> _抜粋本文_:
ロ 聞いてもらってもいいことをいうこと。
ハ 人間が持つ諸能力、たとえば知的分野・道義の分野・健康の分野などの日常生活に現れるすべての能力は、学齢までにどのように伸びるのかということを学んでいなければならない。
ニ 能力開発のシステムを学んだら、その実践をすること。
五 教育者が果たすべき役割
社会機能分担の上から、教育者というものは、両親になりかわって、言い換えれば身命を賭して子弟の養育にあたることが教育者の本義である。したがって、親が持つ教育の義務とともにその役割を充分理解していることと、どういう教育哲学を自己内部に築いていくかという課題に対応する必要があります。
さて、具体的な課題をあげてみたい。
イ 見てもらってもいい行動をとること。
ロ 聞いてもらってもいいことをいうこと。
ハ 知的分野・道義の分野・健康の分野などの諸能力を、学校教育の中でどのように伸ばすかを、バランスよく位置づけること。
ニ 各教科指導において、学力を高める対策をつくり実践すること。
六 行政が果たすべき役割
行政指導はあくまで第二義的なものであり、親及び教育者を補佐する立場にあるといわなければならない。そういう意味では次の諸点が課題ともなっている。
・ 文部省の学習指導要領に教育者を準拠させるよう義務化していく方向は、教育者の自発的な教育活動の意欲を疎外するものである。たとえば、日の丸・君が代の義務化は、地球上の人類がすすめる教育内容とは直接関係はない。

> _検討用データ_:
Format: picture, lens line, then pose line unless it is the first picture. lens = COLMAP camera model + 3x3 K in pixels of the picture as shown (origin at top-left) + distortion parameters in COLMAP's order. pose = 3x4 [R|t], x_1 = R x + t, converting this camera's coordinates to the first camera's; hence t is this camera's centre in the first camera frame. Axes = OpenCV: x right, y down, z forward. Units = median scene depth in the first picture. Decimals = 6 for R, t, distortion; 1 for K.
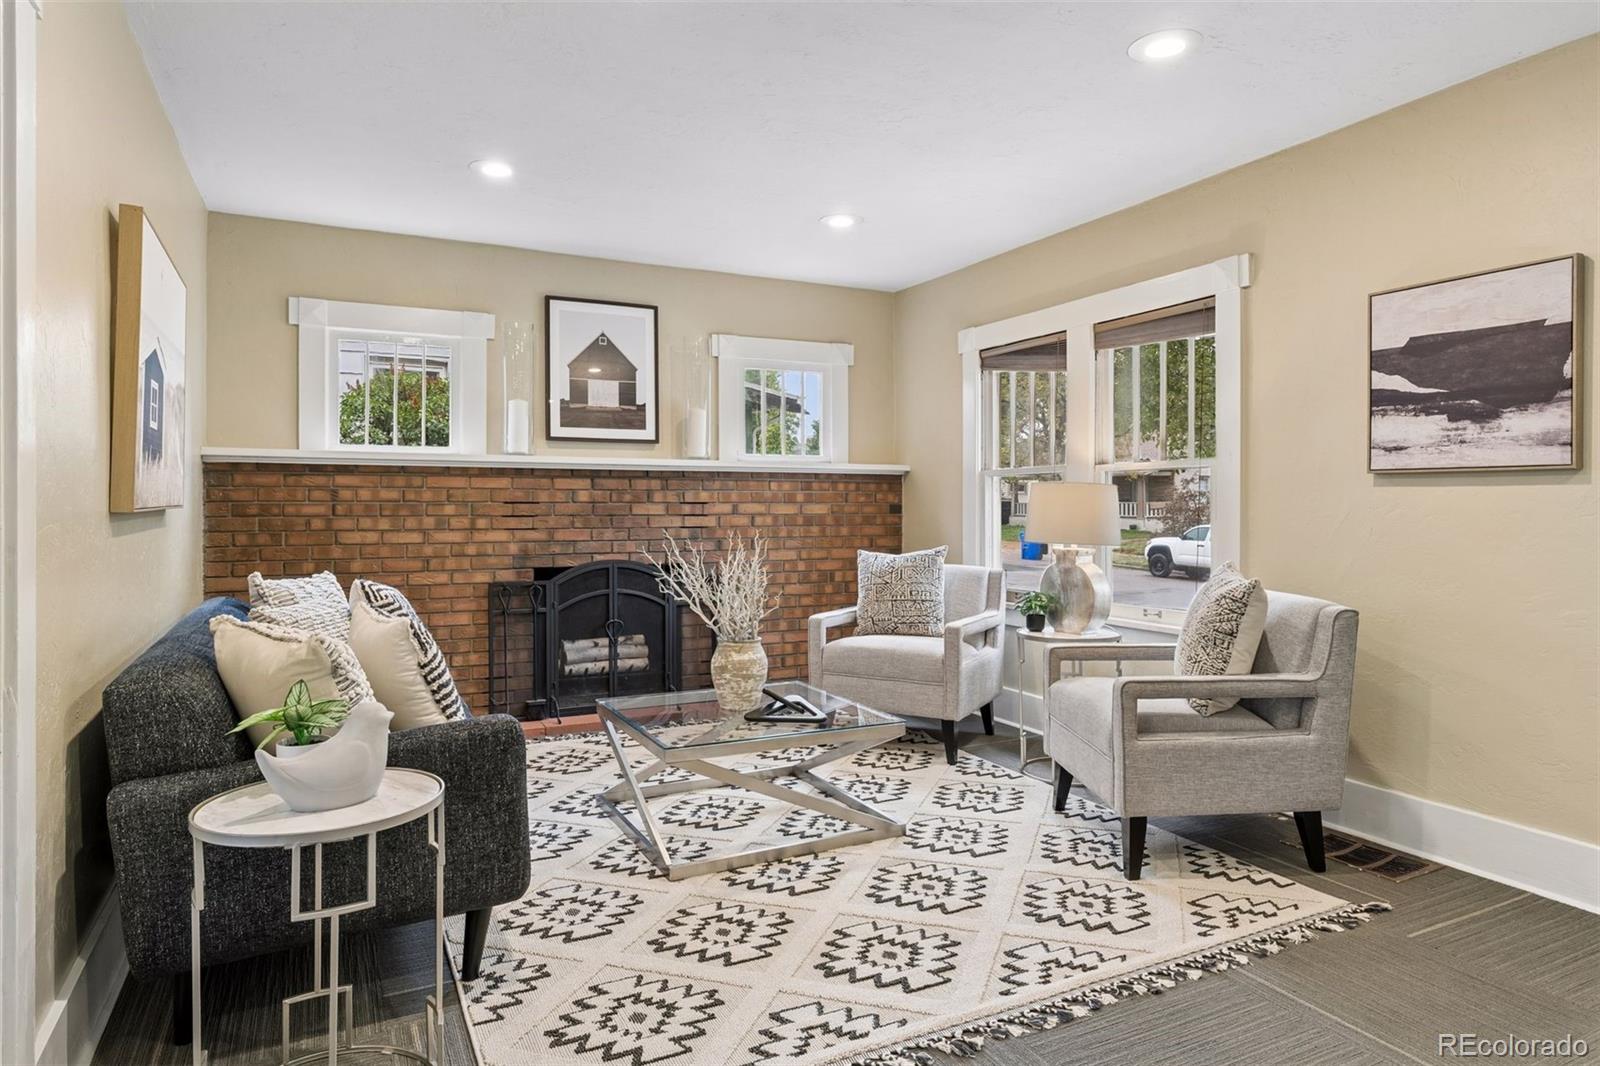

--

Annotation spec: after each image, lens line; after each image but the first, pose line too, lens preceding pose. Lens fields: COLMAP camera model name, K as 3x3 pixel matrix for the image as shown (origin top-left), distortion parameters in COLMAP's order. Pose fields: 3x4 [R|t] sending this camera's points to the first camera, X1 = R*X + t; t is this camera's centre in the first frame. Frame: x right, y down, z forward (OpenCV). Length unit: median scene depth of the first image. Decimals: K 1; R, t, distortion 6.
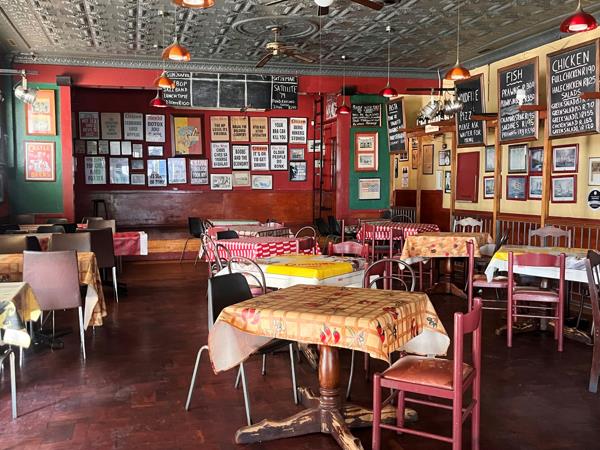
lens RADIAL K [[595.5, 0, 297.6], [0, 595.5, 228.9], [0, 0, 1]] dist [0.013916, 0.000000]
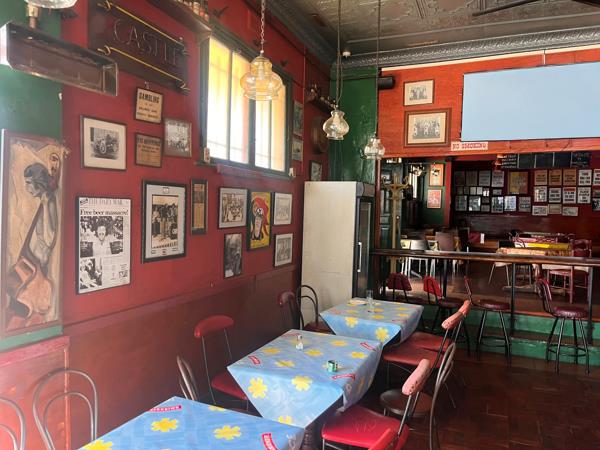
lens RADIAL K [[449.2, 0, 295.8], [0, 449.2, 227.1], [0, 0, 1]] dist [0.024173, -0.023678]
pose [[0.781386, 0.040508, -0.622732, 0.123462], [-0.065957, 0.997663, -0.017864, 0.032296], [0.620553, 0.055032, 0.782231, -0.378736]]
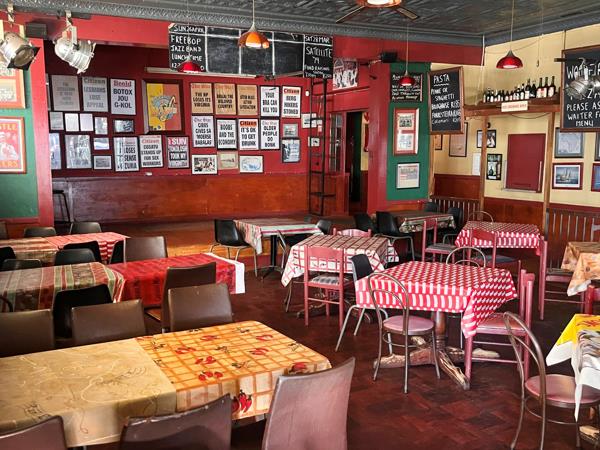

* * *

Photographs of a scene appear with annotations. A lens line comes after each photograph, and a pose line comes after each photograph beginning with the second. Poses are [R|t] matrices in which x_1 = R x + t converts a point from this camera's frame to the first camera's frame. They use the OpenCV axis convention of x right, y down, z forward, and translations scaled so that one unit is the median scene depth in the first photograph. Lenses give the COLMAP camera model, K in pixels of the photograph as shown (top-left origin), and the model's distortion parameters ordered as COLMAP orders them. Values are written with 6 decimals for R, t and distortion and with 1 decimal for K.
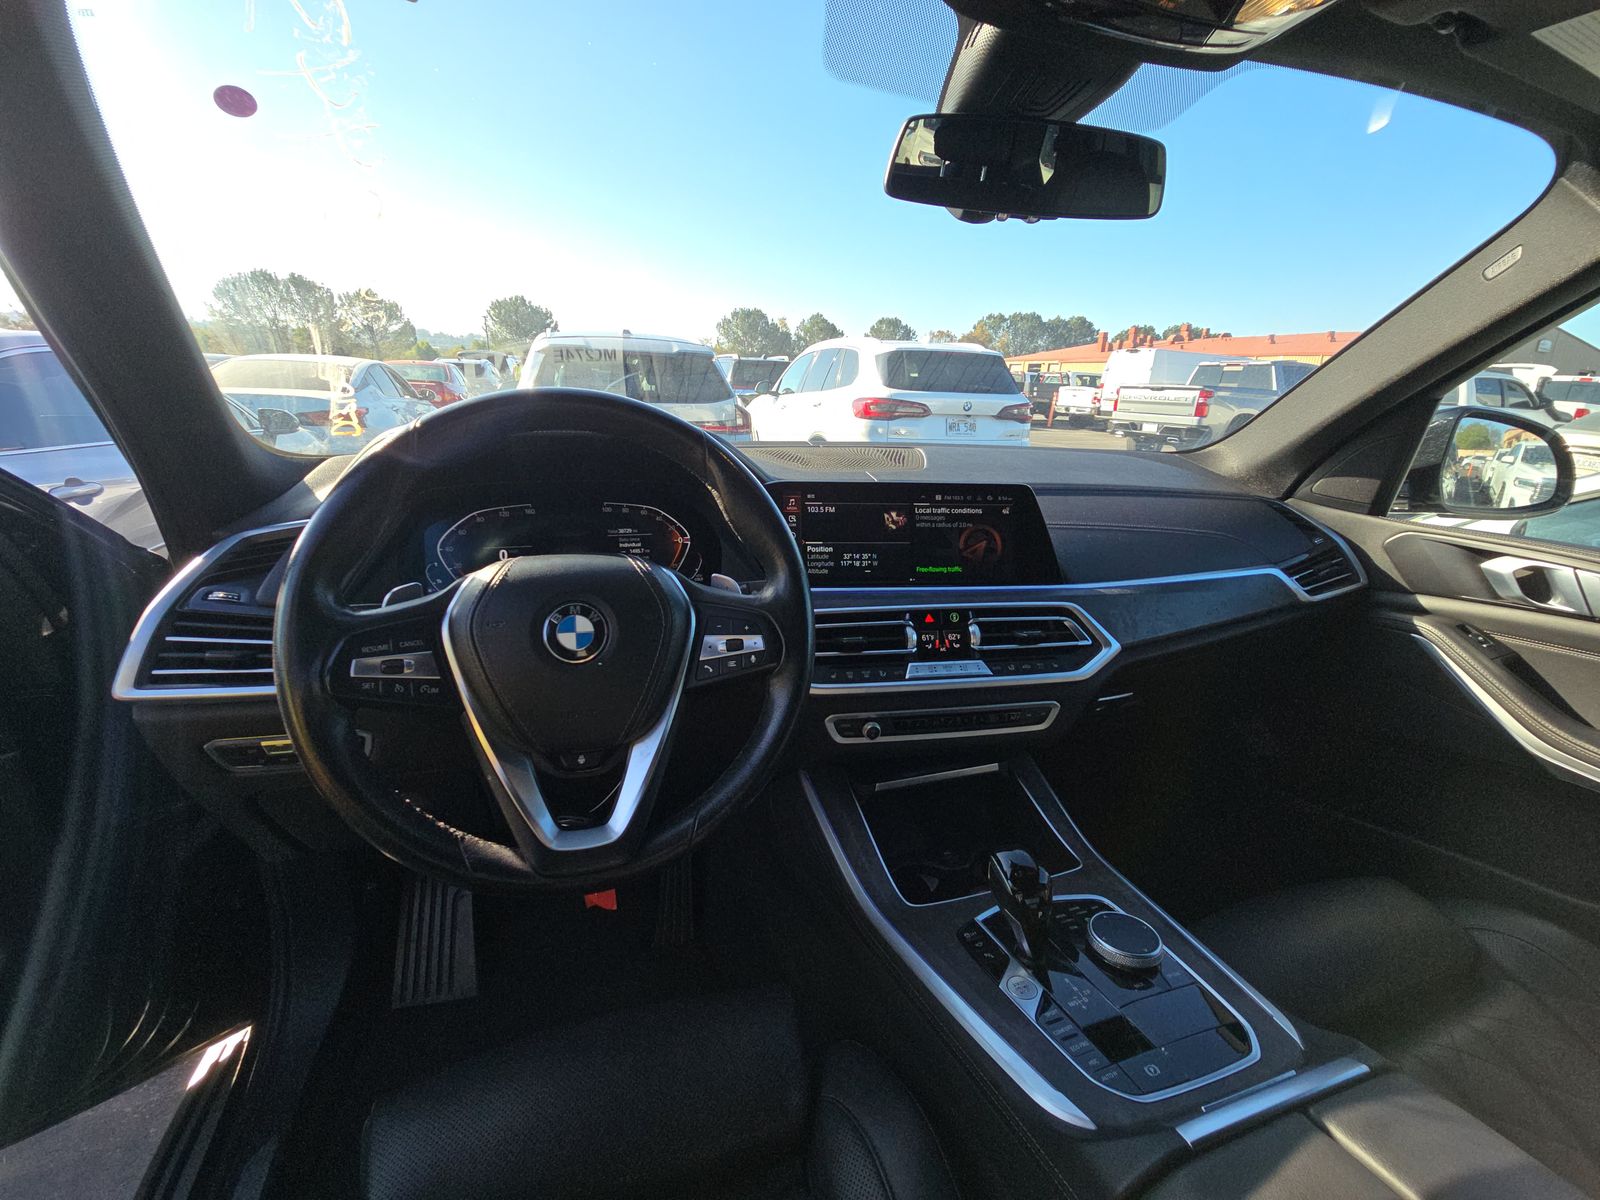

> _課題の目的_: 教育者と行政の役割を論じた抜粋本文について、最後の文に続く部分を書いてください。

> _課題への回答_:
・ 地方公共団体の教育委員会の本来果たすべき役割が形骸化している。市町村の教育に関する一切の責任と義務が、現状においては剥奪されている、あるいは放棄してしまったところに問題が残って今日にいたっているといったほうがよいのかもしれない。本来は行政の長とともに地域住民によって選挙され、教育が担う重要な役割をもたなければならないものであった。教育の独自性がおかしくなってきた始まりである。たとえば、教育者の任免権を放棄したため、教育者の自由と責任が曖昧なものとなり、その意欲の在り方まで明確でなくなってしまっている。
「高 陵」によせて 下平好上
高陵中学校へお世話様になってから、早くも一年経ちました。該当時間のみというわがままな勤務で、皆様にいろいろとご厄介をおかけしました。ありがとうございました。皆様の貴重な職員文集に私が投稿することはどうかと思いましたが、係の先生のお心にそって投稿します。 学校教育が抱えている課題は多種多様であります。複合的にからみあって現状の課題が生じています。課題があるとすれば、それはどういう内容かということや、どういう原因かということや、どういう修正をしていったらいいかという分析に取り組まなければなりません。私はここでそれらを全部取り上げるつもりはありませんが、二つの角度から見てみたいと思います。
その一つは、先生の自由と責任または権利と義務という面であります。先生の自由と責任または権利と義務というものは、法的にも生活的にも最大限に尊重されなければならないことは当然であります。行政上の統合的システムの修正、地方自治体の教育システムの修正という基本的枠ぐみに関係してくる面になりますから、ある意味ではどうしようもないかもしれません。ただ、教育行政の在り方とか教育システムは、グローバル化が叫ばれている今日、アメリカ、イギリス、フランス、ドイツ、北欧など日本以外の国々の教育を調べる必要があると言えます。そうしてよりよき先生の立場を築くことが大事であると思います。
非行その他子どもたちの背負っている姿は、子ども自身の責任ではなく、親の責任であります。では、先生はどうしたらいいのでしょうか。これは大変な仕事になります。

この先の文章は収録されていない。